--- What is required ---
From the records below, transcribe exactly the lines that begin at the line with "nuclear protein positivity" and end at the line with "micrograph of liver", both included.

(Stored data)
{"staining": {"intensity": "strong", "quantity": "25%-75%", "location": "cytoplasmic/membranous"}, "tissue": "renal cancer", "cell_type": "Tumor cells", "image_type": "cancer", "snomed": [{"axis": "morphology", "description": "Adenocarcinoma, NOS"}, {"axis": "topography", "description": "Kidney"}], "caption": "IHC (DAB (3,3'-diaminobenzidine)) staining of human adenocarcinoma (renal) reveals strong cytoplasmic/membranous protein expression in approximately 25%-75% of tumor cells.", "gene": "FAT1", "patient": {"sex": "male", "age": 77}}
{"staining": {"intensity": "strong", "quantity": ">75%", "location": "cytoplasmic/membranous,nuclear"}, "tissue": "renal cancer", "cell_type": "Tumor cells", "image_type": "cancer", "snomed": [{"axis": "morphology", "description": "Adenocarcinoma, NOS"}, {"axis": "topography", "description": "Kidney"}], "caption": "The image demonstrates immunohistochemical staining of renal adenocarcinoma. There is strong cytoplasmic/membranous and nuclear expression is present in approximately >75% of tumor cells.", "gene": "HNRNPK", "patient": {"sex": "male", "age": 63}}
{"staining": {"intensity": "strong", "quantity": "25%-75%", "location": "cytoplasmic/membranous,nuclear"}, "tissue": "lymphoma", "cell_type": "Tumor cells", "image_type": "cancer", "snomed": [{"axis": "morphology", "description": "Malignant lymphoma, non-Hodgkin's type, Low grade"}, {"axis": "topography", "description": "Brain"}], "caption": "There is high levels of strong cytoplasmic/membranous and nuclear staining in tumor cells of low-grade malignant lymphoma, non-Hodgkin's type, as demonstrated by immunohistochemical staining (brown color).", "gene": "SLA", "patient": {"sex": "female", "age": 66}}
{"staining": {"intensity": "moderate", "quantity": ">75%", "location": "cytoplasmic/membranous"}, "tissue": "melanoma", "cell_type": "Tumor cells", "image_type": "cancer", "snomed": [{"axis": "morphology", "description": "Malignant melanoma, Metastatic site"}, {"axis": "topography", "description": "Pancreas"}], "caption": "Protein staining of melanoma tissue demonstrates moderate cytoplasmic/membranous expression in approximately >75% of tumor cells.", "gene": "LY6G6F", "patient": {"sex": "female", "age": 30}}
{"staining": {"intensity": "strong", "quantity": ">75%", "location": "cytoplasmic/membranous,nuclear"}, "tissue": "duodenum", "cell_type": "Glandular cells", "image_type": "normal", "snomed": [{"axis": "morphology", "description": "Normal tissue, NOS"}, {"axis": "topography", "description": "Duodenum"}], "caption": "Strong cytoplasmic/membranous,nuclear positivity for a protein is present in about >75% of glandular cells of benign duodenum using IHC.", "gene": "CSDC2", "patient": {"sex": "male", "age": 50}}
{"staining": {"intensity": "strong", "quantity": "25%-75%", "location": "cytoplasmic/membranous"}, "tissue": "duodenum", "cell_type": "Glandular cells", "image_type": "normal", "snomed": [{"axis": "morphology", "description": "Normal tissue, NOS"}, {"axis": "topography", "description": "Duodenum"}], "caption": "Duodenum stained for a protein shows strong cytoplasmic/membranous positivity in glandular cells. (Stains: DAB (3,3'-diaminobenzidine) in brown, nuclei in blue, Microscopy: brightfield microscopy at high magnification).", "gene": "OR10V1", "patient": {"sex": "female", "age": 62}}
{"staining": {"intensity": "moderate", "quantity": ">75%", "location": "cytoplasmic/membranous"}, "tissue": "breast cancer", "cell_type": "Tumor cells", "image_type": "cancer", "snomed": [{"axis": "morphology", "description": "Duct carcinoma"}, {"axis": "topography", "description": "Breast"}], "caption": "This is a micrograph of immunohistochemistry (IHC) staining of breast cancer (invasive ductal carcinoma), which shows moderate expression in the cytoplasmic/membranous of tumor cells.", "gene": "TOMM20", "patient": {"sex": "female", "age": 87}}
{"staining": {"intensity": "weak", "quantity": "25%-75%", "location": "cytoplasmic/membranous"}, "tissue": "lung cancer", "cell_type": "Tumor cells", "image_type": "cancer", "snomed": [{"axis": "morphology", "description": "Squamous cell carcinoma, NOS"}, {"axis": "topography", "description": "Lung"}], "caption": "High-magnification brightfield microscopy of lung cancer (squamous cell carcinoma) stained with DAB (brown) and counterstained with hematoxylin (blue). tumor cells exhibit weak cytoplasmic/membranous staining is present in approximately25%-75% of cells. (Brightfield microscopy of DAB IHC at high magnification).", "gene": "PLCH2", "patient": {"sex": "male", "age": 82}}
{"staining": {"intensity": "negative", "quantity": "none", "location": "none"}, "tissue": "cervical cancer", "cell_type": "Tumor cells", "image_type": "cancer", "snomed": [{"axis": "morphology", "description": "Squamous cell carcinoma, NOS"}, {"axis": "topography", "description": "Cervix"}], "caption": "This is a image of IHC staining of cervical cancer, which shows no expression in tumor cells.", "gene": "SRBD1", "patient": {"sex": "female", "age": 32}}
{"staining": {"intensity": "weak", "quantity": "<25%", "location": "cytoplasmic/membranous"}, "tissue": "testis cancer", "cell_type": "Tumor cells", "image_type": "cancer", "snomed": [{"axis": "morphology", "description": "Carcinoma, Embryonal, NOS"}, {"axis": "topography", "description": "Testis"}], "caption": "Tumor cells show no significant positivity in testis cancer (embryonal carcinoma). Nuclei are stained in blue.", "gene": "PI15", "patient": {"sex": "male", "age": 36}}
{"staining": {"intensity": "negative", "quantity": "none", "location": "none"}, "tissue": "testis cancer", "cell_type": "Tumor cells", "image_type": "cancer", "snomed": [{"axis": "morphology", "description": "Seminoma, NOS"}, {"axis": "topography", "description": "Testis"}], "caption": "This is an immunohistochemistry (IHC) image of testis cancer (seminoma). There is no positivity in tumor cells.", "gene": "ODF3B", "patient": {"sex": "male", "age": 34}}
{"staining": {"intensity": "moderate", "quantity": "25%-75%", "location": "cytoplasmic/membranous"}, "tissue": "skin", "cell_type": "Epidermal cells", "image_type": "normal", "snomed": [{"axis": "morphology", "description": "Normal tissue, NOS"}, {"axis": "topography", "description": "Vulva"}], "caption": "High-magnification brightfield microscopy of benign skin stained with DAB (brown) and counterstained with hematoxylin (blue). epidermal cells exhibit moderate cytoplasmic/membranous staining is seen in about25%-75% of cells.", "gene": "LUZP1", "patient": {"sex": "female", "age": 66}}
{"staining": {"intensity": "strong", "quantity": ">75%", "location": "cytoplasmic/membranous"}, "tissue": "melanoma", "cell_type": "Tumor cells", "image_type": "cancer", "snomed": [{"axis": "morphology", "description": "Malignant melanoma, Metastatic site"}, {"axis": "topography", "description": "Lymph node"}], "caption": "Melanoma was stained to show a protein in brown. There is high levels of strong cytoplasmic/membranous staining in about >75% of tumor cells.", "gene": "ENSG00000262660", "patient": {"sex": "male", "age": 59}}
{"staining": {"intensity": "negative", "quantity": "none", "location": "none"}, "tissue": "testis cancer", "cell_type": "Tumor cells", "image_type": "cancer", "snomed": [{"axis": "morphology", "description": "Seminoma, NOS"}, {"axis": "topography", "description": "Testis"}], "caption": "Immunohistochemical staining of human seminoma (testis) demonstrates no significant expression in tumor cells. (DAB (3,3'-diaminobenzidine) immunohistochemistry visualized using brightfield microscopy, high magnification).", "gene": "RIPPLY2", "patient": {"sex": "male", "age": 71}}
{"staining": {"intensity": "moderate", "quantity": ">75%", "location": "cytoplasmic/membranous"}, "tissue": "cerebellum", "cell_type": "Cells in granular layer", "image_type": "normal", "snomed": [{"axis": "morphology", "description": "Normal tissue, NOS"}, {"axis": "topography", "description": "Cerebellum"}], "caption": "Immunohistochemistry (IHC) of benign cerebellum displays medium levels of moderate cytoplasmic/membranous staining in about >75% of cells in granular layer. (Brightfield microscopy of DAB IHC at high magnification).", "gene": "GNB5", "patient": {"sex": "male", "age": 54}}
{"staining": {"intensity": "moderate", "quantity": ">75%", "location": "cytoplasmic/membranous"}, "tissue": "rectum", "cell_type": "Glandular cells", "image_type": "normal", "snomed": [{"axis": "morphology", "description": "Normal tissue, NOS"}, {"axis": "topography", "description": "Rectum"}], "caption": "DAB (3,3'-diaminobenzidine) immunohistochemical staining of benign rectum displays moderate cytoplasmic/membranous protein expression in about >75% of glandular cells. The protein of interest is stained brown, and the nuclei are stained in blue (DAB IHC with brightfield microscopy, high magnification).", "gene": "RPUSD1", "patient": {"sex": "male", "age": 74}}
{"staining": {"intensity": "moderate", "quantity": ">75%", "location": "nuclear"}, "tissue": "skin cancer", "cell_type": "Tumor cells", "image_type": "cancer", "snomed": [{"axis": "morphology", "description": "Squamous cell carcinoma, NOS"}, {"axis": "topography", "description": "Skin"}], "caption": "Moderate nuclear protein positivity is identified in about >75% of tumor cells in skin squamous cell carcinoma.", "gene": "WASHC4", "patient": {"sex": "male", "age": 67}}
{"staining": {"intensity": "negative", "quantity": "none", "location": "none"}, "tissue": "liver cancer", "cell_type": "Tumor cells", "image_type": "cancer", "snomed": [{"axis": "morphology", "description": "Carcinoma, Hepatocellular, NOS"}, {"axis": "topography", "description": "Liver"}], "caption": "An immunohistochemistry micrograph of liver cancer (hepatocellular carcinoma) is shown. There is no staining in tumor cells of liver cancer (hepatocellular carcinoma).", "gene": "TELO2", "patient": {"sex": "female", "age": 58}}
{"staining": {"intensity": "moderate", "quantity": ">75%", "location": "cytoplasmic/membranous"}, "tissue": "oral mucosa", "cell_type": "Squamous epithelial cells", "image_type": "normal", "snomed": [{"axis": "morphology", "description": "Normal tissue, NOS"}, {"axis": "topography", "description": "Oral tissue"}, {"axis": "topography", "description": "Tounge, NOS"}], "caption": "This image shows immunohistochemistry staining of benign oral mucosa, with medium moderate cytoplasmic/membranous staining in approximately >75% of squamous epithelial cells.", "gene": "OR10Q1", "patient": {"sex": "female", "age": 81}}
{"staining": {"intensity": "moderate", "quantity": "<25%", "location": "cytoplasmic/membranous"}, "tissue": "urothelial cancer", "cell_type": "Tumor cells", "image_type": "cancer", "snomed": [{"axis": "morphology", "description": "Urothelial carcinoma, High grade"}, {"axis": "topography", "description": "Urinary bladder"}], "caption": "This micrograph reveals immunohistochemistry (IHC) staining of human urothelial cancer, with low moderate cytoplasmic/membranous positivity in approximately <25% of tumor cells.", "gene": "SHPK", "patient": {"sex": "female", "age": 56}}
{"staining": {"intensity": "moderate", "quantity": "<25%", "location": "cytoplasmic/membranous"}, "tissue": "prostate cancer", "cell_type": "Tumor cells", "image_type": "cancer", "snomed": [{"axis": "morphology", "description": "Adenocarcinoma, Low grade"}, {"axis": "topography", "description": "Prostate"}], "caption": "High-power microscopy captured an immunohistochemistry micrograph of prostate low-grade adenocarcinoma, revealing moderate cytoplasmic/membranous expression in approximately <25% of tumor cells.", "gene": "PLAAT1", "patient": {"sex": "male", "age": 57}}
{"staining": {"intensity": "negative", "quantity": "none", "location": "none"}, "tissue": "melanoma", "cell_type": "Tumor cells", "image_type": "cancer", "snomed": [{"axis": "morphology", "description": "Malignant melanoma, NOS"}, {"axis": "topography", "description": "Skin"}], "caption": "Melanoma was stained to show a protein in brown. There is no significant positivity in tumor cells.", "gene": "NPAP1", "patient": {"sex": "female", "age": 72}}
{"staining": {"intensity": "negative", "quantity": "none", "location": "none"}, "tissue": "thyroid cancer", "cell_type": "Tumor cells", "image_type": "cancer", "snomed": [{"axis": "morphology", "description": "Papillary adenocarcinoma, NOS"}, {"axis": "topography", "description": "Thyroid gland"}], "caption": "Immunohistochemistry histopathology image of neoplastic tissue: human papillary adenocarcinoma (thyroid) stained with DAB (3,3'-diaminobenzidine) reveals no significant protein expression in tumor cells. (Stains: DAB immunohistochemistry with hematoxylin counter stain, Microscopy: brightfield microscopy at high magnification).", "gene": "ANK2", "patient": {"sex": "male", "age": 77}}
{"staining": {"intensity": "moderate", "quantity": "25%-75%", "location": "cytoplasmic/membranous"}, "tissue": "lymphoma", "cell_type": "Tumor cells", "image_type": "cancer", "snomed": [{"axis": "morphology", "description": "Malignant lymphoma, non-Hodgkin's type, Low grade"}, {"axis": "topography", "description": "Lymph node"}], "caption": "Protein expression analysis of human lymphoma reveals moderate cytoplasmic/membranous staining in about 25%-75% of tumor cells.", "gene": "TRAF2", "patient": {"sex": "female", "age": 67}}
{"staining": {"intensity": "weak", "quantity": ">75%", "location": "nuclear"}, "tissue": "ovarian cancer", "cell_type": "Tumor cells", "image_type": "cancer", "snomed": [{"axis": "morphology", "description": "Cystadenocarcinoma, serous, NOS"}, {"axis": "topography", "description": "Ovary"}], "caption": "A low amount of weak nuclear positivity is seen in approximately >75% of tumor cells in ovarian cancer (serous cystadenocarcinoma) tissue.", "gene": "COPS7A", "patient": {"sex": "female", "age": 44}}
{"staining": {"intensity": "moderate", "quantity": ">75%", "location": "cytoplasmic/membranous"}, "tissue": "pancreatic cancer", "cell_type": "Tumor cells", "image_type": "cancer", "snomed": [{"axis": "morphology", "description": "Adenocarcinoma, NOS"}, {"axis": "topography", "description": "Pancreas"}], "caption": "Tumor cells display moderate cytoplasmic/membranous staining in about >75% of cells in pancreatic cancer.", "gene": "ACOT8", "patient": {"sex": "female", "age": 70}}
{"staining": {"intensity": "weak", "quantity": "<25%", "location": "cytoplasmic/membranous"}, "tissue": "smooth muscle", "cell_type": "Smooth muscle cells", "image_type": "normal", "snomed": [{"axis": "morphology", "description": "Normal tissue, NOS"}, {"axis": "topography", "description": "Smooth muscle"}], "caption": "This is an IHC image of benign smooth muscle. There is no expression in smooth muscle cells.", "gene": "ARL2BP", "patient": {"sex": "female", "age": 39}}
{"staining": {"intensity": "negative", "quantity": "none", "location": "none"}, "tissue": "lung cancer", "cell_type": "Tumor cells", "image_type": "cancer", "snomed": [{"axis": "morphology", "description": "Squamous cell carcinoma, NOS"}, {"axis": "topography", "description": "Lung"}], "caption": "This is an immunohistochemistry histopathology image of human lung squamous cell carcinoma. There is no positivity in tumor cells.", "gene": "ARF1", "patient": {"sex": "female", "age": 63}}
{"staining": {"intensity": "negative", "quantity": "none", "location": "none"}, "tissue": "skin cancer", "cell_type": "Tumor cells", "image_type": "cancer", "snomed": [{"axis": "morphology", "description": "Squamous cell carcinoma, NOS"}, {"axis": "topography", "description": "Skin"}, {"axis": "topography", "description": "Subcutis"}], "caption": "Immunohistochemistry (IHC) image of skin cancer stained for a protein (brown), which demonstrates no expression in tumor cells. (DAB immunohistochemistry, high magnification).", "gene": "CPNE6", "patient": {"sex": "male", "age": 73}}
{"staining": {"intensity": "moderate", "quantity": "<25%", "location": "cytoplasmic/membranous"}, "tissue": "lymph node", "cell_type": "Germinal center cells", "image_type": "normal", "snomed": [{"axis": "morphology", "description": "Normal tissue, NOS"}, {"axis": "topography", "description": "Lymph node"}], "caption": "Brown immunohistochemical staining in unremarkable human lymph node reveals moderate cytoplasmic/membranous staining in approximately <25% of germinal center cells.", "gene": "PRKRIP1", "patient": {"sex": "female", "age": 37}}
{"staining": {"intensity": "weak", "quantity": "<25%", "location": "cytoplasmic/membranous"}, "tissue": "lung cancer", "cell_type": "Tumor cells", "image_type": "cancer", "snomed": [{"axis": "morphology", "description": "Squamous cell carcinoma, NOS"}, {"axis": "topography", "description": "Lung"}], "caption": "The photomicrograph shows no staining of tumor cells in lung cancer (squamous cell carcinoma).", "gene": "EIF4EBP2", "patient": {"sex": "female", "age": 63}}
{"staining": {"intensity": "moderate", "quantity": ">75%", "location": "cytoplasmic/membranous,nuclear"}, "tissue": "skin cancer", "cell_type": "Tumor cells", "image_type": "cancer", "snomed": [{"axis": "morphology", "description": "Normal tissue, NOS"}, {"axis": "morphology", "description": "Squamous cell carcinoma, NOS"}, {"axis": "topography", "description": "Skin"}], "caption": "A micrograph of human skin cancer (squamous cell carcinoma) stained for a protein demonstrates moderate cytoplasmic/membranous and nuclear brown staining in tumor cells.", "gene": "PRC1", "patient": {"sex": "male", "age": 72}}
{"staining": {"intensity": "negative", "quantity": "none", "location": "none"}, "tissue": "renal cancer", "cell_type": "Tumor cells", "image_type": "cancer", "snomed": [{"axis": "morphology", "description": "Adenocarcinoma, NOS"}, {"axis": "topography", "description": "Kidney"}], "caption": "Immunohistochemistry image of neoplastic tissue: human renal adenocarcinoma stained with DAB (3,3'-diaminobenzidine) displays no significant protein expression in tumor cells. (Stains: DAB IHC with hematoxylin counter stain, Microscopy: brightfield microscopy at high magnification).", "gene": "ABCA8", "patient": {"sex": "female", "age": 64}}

--- Answer ---
{"staining": {"intensity": "moderate", "quantity": ">75%", "location": "nuclear"}, "tissue": "skin cancer", "cell_type": "Tumor cells", "image_type": "cancer", "snomed": [{"axis": "morphology", "description": "Squamous cell carcinoma, NOS"}, {"axis": "topography", "description": "Skin"}], "caption": "Moderate nuclear protein positivity is identified in about >75% of tumor cells in skin squamous cell carcinoma.", "gene": "WASHC4", "patient": {"sex": "male", "age": 67}}
{"staining": {"intensity": "negative", "quantity": "none", "location": "none"}, "tissue": "liver cancer", "cell_type": "Tumor cells", "image_type": "cancer", "snomed": [{"axis": "morphology", "description": "Carcinoma, Hepatocellular, NOS"}, {"axis": "topography", "description": "Liver"}], "caption": "An immunohistochemistry micrograph of liver cancer (hepatocellular carcinoma) is shown. There is no staining in tumor cells of liver cancer (hepatocellular carcinoma).", "gene": "TELO2", "patient": {"sex": "female", "age": 58}}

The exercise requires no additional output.